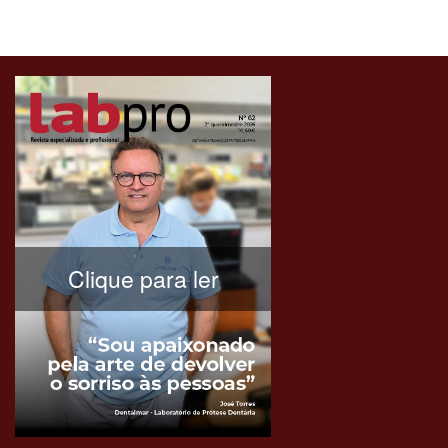
Clique para ler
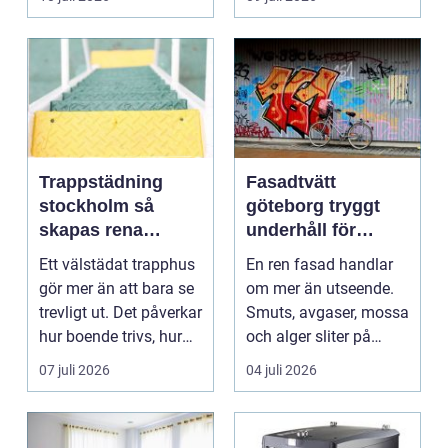
Bra belysnin...
Trappstädning
Fasadtvätt
stockholm så
göteborg tryggt
skapas rena
underhåll för
trapphus som
hållbara fasader
Ett välstädat trapphus
En ren fasad handlar
håller över tid
gör mer än att bara se
om mer än utseende.
trevligt ut. Det påverkar
Smuts, avgaser, mossa
hur boende trivs, hur
och alger sliter på
besöka...
materialen och ka...
07 juli 2026
04 juli 2026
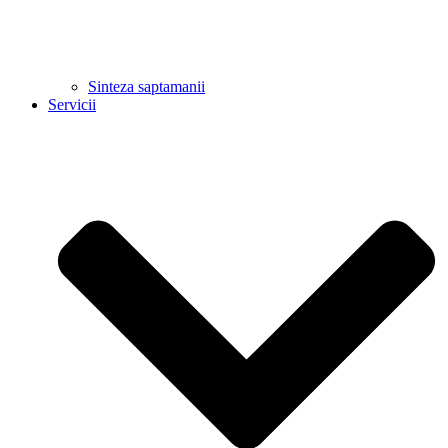
Sinteza saptamanii
Servicii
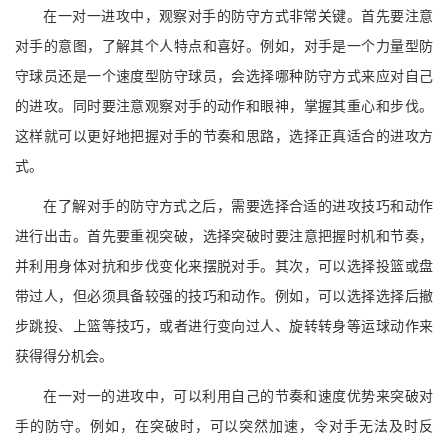
在一对一进攻中，观察对手的防守方式非常关键。首先要注意
对手的意图，了解其个人特点和喜好。例如，对手是一个力量型防
守球员还是一个速度型防守球员，会选择哪种防守方式来应对自己
的进攻。同时要注意观察对手的动作和眼神，掌握其重心和步伐。
这样就可以更好地把握对手的节奏和思路，选择正真适合的进攻方
式。
在了解对手的防守方式之后，需要选择合适的进攻技巧和动作
进行出击。首先要重视突破，选择突破时要注意把握时机和节奏，
并利用身体对抗和步伐变化来摆脱对手。其次，可以选择投篮或盘
带过人，但必须具备较强的技巧和动作。例如，可以选择选择后撤
步跳投、上篮等技巧，或者进行变向过人、旋转转身等运球动作来
获得得分机会。
在一对一的进攻中，可以利用自己的节奏和速度优势来突破对
手的防守。例如，在突破时，可以突然加速，令对手无法及时反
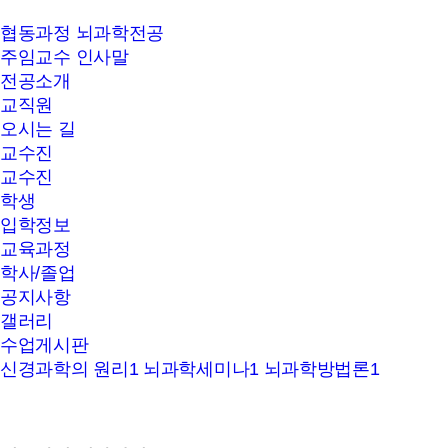
서울대학교
협동과정 뇌과학전공
뇌과학
주임교수 인사말
협동과정
전공소개
교직원
오시는 길
교수진
교수진
학생
입학정보
교육과정
학사/졸업
공지사항
갤러리
수업게시판
신경과학의 원리1
뇌과학세미나1
뇌과학방법론1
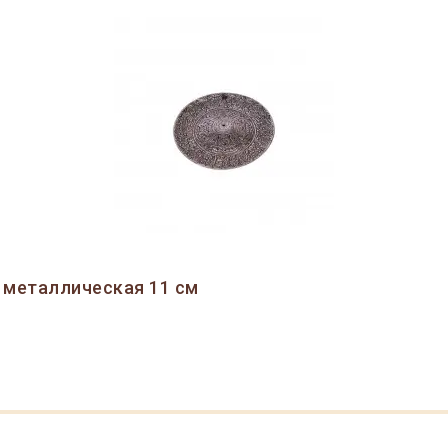
 металлическая 11 см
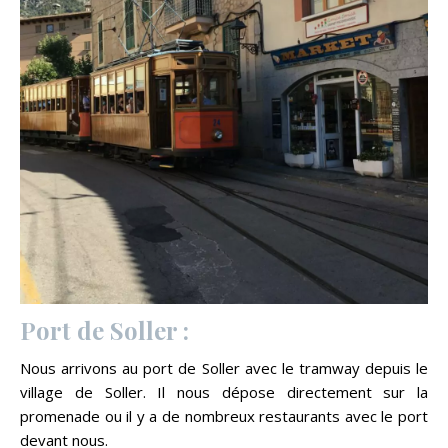
Port de Soller :
Nous arrivons au port de Soller avec le tramway depuis le
village de Soller. Il nous dépose directement sur la
promenade ou il y a de nombreux restaurants avec le port
devant nous.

==============================

● Work instruction: Please recast all the material above as a Markdown table with two columns, "Row" for a running number and "Line" for the line itself. Leave out blank lines and the pictures.

● Exercise response:
| Row | Line |
|---|---|
| 1 | Clique para ler |
| 2 | Bra belysnin... |
| 3 | Trappstädning |
| 4 | Fasadtvätt |
| 5 | stockholm så |
| 6 | göteborg tryggt |
| 7 | skapas rena |
| 8 | underhåll för |
| 9 | trapphus som |
| 10 | hållbara fasader |
| 11 | Ett välstädat trapphus |
| 12 | En ren fasad handlar |
| 13 | håller över tid |
| 14 | gör mer än att bara se |
| 15 | om mer än utseende. |
| 16 | trevligt ut. Det påverkar |
| 17 | Smuts, avgaser, mossa |
| 18 | hur boende trivs, hur |
| 19 | och alger sliter på |
| 20 | besöka... |
| 21 | materialen och ka... |
| 22 | 07 juli 2026 |
| 23 | 04 juli 2026 |
| 24 | Sinteza saptamanii |
| 25 | Servicii |
| 26 | 在一对一进攻中，观察对手的防守方式非常关键。首先要注意 |
| 27 | 对手的意图，了解其个人特点和喜好。例如，对手是一个力量型防 |
| 28 | 守球员还是一个速度型防守球员，会选择哪种防守方式来应对自己 |
| 29 | 的进攻。同时要注意观察对手的动作和眼神，掌握其重心和步伐。 |
| 30 | 这样就可以更好地把握对手的节奏和思路，选择正真适合的进攻方 |
| 31 | 式。 |
| 32 | 在了解对手的防守方式之后，需要选择合适的进攻技巧和动作 |
| 33 | 进行出击。首先要重视突破，选择突破时要注意把握时机和节奏， |
| 34 | 并利用身体对抗和步伐变化来摆脱对手。其次，可以选择投篮或盘 |
| 35 | 带过人，但必须具备较强的技巧和动作。例如，可以选择选择后撤 |
| 36 | 步跳投、上篮等技巧，或者进行变向过人、旋转转身等运球动作来 |
| 37 | 获得得分机会。 |
| 38 | 在一对一的进攻中，可以利用自己的节奏和速度优势来突破对 |
| 39 | 手的防守。例如，在突破时，可以突然加速，令对手无法及时反 |
| 40 | 서울대학교 |
| 41 | 협동과정 뇌과학전공 |
| 42 | 뇌과학 |
| 43 | 주임교수 인사말 |
| 44 | 협동과정 |
| 45 | 전공소개 |
| 46 | 교직원 |
| 47 | 오시는 길 |
| 48 | 교수진 |
| 49 | 교수진 |
| 50 | 학생 |
| 51 | 입학정보 |
| 52 | 교육과정 |
| 53 | 학사/졸업 |
| 54 | 공지사항 |
| 55 | 갤러리 |
| 56 | 수업게시판 |
| 57 | 신경과학의 원리1 |
| 58 | 뇌과학세미나1 |
| 59 | 뇌과학방법론1 |
| 60 |  металлическая 11 см |
| 61 | Port de Soller : |
| 62 | Nous arrivons au port de Soller avec le tramway depuis le |
| 63 | village de Soller. Il nous dépose directement sur la |
| 64 | promenade ou il y a de nombreux restaurants avec le port |
| 65 | devant nous. |